Going all out on Conviction:

Rakesh Jhunjhunwala sticks to the philosophy of “buying right and sitting tight”. This is a great advice especially for young investors. ‘Buying right’ means buying quality companies at the right price and at the right time. ‘Sitting tight’ means staying invested in these stocks for a longer period of time in order to realize the full growth potential. Jhunjhunwala invests in the business and not the stock. At one point, only two stocks from his portfolios were giving positive returns rest all of them were in deep red, but he didn’t care. As long as the fundamentals of the business are intact, he doesn’t sell even a single share.


When Jhunjhunwala invested in CRISIL a lot of stock market Gurus were scratching their head as to why he invested in a credit rating agency leaving aside so many well-established banking names. The reason became clear later. As Indian economy grew the need for a reputed credit rating agency increased. CRISIL quickly established itself as the largest player in the market. All this reflected in the stock price. Jhunjhunwala invested in CRISIL back in 2002 when it was trading at about 200 rupees. Since then the stock has gone up by more than 10 times!


Trading vs. Investing:

Jhunjhunwala has made most of his wealth by short-term buying and selling of stocks. And yet, he wouldn’t recommend that to anyone else. Why?

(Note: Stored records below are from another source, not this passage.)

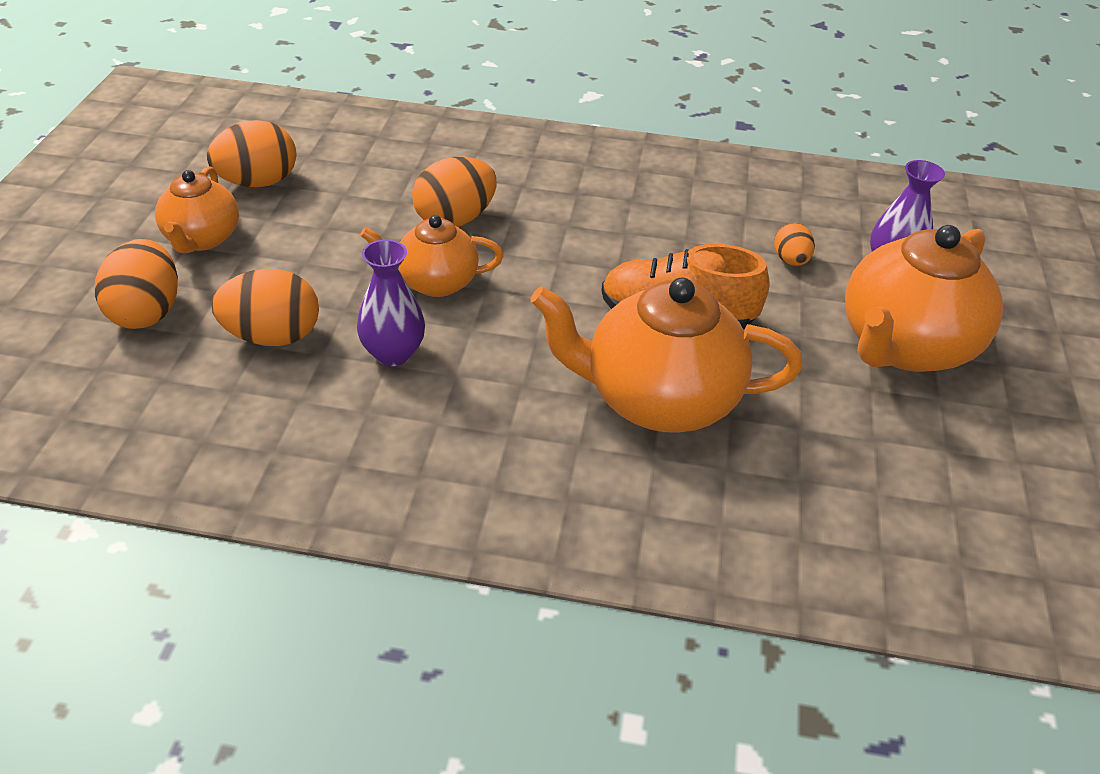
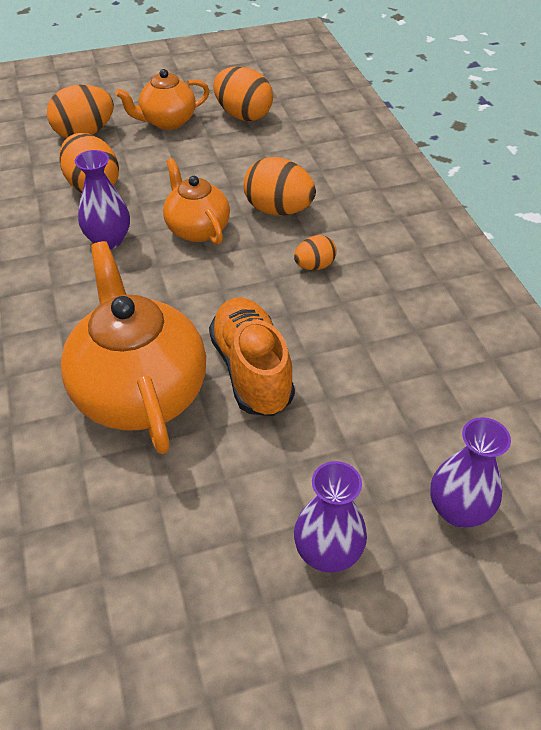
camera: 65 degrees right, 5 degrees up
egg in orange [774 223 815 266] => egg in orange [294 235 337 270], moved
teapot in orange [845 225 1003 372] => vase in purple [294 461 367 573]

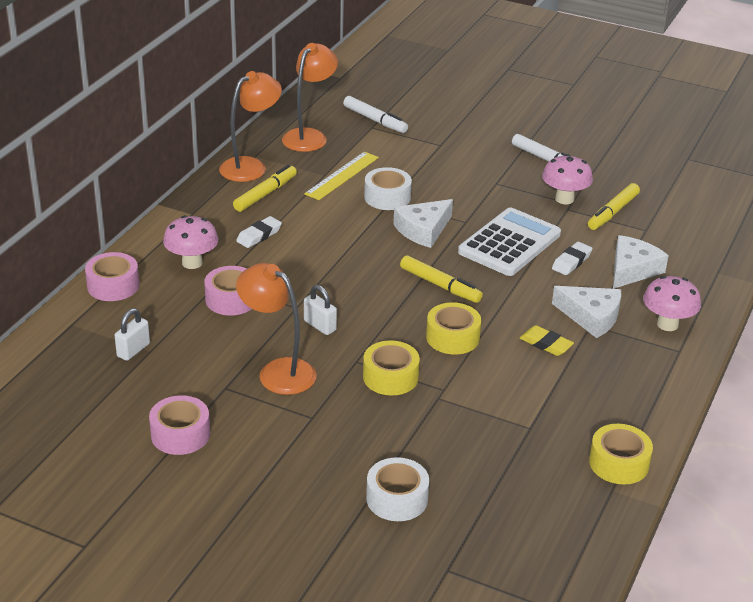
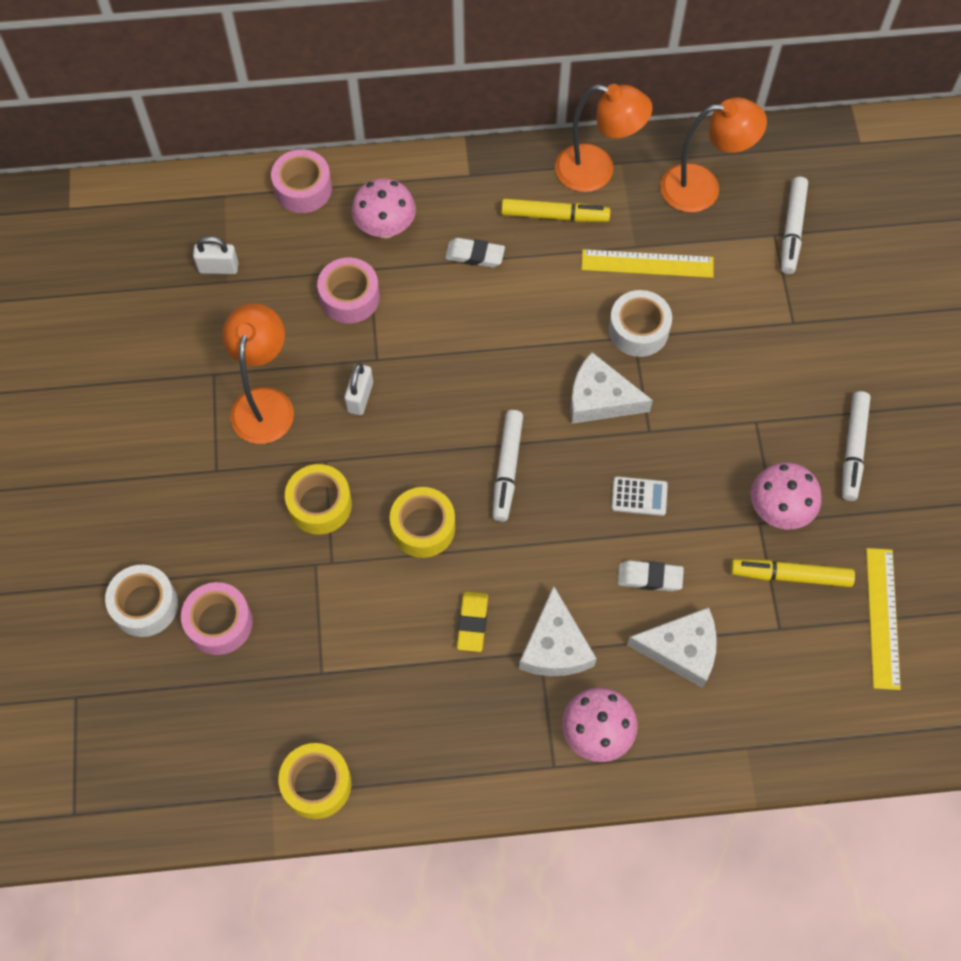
camera: 60 degrees right, 30 degrees up
nothing => ruler in yellow [866 548 901 690]
tape in pink [149 395 210 455] => tape in pink [181 582 253 655], moved
marker in yellow [400 255 483 303] => marker in white [493 410 523 522]
calculator in white [458 208 561 276] => calculator in white [611 476 668 516], x0.43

According to him, trading requires the basic defeat of the human ego, which very few people have. Trading is a high-risk, high-reward activity filled with short term gratification. The only reason he started trading was the lack of initial capital to invest. His advice is to keep trading and investing apart. One shouldn’t drive the decision for the other. In the end, trading should be used to generate short term gains and investing should be used to convert those short term gains into long term wealth.


Be Realist:

Jhunjhunwala believes that it’s not good to be a bull or a bear all the time. One has to be a chameleon. Change as the colours change. The mantra to success is to be a realist.


When the food at home is so good, why go elsewhere?

One thing that hasn’t or will never change about Rakesh Jhunjhunwala, is his optimism and belief in the India Growth Story. His philosophy is “bullish on India and bullish on Indian entrepreneurs”

When asked whether he will go outside India and trade in some global equities, he always gives one reply, “When the food at home is so good, why go elsewhere?”

Meaning you will find plenty of opportunities in the Indian stock markets that you don’t need to go elsewhere.


Analysis Paralysis:

Sometimes investment is quite simple and straightforward. But people complicate things by over analyzing and look at way too many factors. Rakesh Jhunjhunwala calls it “Analysis paralysis”. Rather than trying to predict the future profits, focus on the factors that will create profits. There are always certain circumstances which lead to profits.


Words for the young investors:

According to him, the most important ingredient for the making of a successful investor is love for markets. An investor should be passionate about markets. There is no shortcut to success. The stock market might seem like a platform to make easy money but this is furthest away from the truth. If you enter the markets with half knowledge, you better be ready for a bitter surprise. You should have basic knowledge about the financial statements. Focus more on wisdom and less on intelligence. According to him, investment is a game of future. How well one can assess future will determine how well one can invest.


Rakesh Jhunjhunwala did not reach his current position in a day or two. It took years of research, diligence and patience to become one of the most successful investors in India. His philosophy for successful investment was backed by patience and persistence. He invested in the stocks he had faith in, and stuck with them during the ups and downs without panic selling or buying.